Here, we consider the 2019 guidelines of the American College of Cardiology and the American Heart Association (ACC/AHA) on primary prevention of atherosclerotic cardiovascular disease (ASCVD),4 which codify the use of 10-year ASCVD risk predictions to inform a clinician-patient shared decision-making on initiating statin therapy. These guidelines recommend that individuals estimated to be at intermediate risk (>7.5%–20%) be considered for initiation for moderate-intensity to high-intensity statin therapy, and that those at high risk (>20%) be considered for high-intensity statin therapy. Individuals at borderline risk (>5%–7.5%) may be considered for therapy under some circumstances.4 5
These therapeutic thresholds were established based on randomised control trials, and correspond to risk levels where expected overall benefits derived from low-density lipoprotein cholesterol reduction outweigh risks of side effects (online supplemental file C).4 6 In general, such thresholds can be identified using decision analysis methods7 (figure 1A). The models accompanying the guidelines (pooled cohort equations, PCEs6 8 9), developed for Black women, white women, Black men and white men, differ in both calibration and discrimination across groups.10 11 The resultant systematic bias in risk misestimation in these subgroups can lead to inappropriate or misinformed treatment decisions.
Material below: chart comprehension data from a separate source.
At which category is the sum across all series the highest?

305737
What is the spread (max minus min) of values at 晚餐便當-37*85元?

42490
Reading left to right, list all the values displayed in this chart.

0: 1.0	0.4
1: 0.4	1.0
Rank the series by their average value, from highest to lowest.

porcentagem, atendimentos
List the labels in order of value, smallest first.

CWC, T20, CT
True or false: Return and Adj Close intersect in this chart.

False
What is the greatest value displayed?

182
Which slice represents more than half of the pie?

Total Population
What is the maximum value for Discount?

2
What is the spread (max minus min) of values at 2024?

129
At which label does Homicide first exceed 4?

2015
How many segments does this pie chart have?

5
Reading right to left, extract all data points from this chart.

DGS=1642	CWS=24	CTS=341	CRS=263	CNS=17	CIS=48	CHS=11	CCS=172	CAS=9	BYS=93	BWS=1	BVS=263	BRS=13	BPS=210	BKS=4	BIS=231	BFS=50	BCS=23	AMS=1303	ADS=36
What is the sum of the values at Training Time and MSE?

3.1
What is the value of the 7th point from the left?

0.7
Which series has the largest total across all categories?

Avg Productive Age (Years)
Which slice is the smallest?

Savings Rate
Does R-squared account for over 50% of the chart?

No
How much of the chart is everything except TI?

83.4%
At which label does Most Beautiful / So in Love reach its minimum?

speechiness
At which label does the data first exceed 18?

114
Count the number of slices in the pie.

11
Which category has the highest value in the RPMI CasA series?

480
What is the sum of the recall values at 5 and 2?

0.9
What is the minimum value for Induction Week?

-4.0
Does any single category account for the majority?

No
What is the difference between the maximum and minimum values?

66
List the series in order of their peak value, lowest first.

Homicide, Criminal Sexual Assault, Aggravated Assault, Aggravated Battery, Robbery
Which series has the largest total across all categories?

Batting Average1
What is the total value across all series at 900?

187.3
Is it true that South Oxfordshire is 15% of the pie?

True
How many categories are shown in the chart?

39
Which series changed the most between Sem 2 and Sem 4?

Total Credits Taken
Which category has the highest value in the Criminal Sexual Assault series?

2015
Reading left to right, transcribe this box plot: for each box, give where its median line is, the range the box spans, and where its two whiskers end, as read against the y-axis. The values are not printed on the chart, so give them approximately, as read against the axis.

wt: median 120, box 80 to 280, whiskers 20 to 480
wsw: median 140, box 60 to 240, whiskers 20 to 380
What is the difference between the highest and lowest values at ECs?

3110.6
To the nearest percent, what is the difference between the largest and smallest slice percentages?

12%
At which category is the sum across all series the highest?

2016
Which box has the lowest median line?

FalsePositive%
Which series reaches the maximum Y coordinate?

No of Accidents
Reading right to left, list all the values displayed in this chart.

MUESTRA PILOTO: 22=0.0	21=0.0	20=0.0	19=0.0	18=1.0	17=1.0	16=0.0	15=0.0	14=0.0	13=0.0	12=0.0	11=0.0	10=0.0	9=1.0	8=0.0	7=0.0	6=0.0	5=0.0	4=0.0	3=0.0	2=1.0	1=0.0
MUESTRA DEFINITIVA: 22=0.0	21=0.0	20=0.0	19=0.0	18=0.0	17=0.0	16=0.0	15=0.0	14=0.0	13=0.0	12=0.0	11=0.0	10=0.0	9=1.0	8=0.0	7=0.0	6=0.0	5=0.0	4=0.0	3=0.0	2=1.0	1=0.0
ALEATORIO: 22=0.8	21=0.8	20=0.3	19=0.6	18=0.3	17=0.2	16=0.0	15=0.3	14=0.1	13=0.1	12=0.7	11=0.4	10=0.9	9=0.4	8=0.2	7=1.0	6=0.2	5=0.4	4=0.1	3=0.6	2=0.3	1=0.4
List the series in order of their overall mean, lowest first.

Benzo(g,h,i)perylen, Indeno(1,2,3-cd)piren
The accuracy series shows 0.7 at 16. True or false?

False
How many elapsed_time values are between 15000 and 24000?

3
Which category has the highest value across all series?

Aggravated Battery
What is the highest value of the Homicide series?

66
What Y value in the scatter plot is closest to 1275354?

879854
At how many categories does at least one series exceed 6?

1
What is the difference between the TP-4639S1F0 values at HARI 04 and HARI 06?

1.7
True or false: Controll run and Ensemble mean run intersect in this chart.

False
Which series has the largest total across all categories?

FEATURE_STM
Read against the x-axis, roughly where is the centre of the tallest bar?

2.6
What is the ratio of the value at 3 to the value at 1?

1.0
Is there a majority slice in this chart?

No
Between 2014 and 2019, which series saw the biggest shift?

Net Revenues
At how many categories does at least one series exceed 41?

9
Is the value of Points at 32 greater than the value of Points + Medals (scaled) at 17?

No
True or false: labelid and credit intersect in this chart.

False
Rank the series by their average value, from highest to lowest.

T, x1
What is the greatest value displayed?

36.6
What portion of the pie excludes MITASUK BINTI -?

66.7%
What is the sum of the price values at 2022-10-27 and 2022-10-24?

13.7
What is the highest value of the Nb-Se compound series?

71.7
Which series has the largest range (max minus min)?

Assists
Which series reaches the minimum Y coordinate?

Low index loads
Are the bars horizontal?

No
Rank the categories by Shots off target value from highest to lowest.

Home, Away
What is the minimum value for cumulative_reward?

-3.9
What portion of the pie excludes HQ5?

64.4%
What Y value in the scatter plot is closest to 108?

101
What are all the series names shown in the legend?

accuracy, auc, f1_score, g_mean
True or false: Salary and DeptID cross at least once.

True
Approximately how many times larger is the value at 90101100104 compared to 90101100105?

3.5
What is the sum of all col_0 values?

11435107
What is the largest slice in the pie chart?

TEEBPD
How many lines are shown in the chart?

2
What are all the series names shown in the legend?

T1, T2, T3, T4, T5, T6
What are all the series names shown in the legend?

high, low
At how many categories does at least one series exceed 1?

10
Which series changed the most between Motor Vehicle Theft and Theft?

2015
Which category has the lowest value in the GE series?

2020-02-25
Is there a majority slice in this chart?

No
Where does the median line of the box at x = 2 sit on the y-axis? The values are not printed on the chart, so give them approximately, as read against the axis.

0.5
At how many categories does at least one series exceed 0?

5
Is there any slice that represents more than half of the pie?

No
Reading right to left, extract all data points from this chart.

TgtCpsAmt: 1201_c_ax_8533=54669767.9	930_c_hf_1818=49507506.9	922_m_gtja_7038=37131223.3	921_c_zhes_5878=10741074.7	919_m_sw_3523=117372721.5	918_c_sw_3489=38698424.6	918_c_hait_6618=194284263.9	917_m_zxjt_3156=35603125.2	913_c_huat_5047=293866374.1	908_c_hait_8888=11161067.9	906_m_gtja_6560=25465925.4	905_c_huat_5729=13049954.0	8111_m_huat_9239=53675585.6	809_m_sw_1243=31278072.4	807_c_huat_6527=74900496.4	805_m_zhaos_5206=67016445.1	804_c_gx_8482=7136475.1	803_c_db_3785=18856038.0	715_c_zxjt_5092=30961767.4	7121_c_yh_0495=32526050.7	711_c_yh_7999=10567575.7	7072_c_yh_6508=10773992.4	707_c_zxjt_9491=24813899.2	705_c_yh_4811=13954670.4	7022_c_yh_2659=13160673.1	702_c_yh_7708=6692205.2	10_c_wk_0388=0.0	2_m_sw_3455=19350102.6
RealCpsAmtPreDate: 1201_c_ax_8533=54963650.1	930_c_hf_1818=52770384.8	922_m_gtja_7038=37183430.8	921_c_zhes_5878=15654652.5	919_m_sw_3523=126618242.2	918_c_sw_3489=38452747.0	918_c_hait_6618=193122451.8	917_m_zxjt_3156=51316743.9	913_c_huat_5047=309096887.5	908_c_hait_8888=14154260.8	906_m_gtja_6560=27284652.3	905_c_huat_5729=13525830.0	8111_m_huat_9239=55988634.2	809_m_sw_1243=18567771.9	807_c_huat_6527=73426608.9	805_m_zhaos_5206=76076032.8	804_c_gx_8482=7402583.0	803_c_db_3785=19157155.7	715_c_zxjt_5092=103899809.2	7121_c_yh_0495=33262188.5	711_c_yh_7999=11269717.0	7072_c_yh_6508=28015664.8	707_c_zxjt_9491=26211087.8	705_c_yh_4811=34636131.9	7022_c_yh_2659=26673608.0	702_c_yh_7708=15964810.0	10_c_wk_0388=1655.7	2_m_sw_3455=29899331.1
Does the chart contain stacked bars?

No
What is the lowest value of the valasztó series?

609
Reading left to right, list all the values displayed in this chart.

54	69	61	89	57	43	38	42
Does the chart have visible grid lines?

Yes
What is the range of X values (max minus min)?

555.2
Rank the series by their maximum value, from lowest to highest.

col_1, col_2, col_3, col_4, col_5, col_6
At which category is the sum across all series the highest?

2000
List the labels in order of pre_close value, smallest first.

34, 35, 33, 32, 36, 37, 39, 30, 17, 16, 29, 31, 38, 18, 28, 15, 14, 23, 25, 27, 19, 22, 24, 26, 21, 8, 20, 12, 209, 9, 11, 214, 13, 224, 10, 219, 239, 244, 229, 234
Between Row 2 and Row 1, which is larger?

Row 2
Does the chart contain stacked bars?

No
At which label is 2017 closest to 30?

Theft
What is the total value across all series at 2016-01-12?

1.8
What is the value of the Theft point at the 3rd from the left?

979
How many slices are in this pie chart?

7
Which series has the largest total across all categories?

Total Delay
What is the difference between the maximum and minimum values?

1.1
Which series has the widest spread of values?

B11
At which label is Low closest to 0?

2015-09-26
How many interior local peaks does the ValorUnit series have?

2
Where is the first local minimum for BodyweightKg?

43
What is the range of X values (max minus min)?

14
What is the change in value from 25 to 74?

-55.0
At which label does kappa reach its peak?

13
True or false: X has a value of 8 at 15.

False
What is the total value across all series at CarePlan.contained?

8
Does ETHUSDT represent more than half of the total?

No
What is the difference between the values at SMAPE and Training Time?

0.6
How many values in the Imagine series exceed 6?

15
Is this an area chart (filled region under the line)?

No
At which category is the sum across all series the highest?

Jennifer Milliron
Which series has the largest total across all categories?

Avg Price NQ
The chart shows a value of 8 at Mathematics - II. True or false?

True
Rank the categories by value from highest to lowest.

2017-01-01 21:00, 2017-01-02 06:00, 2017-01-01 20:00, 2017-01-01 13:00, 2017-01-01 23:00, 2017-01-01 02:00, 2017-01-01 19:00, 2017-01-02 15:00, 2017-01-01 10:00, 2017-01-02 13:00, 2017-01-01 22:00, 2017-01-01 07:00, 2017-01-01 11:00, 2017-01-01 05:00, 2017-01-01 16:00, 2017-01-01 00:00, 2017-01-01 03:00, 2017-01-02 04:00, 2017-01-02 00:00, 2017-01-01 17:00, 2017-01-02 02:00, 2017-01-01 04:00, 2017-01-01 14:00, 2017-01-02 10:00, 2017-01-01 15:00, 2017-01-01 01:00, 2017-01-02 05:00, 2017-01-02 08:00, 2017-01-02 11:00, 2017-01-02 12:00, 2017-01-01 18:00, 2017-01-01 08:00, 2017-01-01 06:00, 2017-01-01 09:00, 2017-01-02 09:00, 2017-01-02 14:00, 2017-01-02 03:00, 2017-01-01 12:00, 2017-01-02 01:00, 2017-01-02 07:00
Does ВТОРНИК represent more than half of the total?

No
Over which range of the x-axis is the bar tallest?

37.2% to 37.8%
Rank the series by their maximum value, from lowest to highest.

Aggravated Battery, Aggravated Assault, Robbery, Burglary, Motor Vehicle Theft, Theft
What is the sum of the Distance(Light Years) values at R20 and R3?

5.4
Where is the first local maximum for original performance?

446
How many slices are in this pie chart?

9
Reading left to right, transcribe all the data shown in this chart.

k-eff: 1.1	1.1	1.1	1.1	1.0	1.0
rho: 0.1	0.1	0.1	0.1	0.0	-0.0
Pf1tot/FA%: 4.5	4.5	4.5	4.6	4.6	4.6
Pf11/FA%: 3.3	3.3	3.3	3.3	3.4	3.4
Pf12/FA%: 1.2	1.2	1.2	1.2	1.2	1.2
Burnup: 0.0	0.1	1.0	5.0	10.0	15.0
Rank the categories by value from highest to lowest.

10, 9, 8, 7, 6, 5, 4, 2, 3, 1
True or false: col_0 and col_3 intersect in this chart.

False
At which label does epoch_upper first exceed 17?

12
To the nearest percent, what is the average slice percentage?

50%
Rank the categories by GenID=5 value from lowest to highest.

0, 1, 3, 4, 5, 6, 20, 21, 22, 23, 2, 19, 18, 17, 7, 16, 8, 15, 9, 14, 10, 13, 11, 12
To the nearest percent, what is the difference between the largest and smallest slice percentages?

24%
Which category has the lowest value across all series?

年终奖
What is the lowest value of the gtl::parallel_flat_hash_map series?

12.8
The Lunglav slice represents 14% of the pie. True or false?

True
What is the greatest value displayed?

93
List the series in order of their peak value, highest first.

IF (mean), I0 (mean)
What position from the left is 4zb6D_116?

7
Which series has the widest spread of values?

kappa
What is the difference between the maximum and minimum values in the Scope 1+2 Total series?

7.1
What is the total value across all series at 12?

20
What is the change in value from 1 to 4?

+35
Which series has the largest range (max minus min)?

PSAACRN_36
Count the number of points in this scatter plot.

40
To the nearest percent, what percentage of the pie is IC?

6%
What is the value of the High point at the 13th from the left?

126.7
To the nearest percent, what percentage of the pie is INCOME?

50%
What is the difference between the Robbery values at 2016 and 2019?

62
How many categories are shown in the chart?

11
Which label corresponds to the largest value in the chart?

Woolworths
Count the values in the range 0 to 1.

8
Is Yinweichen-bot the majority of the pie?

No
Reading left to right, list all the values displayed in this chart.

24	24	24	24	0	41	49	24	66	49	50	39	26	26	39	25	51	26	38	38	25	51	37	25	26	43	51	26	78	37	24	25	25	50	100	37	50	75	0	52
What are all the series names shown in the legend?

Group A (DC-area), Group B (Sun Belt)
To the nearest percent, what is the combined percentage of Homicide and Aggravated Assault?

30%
Since then, several works derived updated equations,11–14 some explicitly incorporating fairness adjustments.13 14
If therapeutic thresholds recommended by guidelines reflect a balance of relevant harms and benefits for all subgroups,15 16 therapeutic decisions could be unfair if thresholds used for different groups differ, as they would lead to suboptimal treatment decisions for some groups (figure 1A). As such, subgroup calibration at optimal therapeutic thresholds is an important fairness criterion for 10-year ASCVD risk estimation models,14 since under miscalibration (systematic overestimation or underestimation of risk), treatment thresholds implicitly change (figure 1C) from treatment thresholds to implied thresholds.17 18
An alternative fairness criterion, known as equalised odds (EO),3 which has previously been used to evaluate several clinical predictive models,13 19 20 requires equality in false positive and false negative error rates (FPR and FNR) across groups. One work proposed to explicitly incorporate EO constraints into the training objective to learn ASCVD risk estimators with minimal intergroup differences in FPR and FNR.13
In the context of ASCVD risk estimation, the EO criterion lacks a clear motivation and can thus yield misleading results. FPR and FNR are sensitive to the distribution of risk and are expected to differ across groups when the incidence of outcomes differs (figure 1B).18 21 22 Furthermore, approaches to build EO-satisfying models either explicitly adjust group-specific decision thresholds, introduce differential miscalibration or reduce model fit for each group3—which may lead to suboptimal decisions (figure 1A,C). EO-satisfying models may therefore be less appropriate than calibrated estimators for use with the ACC/AHA guidelines.17
We aim to evaluate the tension between calibration, EO and guideline-concordant decision-making. To do so, we propose a measure of local calibration at guideline-concordant therapeutic thresholds as a method for probing guideline compatibility and apply it to unconstrained, group-recalibrated and EO-constrained versions of the 10-year ASCVD risk prediction models learnt from the updated pooled cohorts data set,9 11 as well as the original8 and revised PCEs.11 We assess the proposed local calibration measure and error rates across groups for each model, and conclude with recommendations for identifying quantification and adjustment criteria for enabling fair model-guided decisions.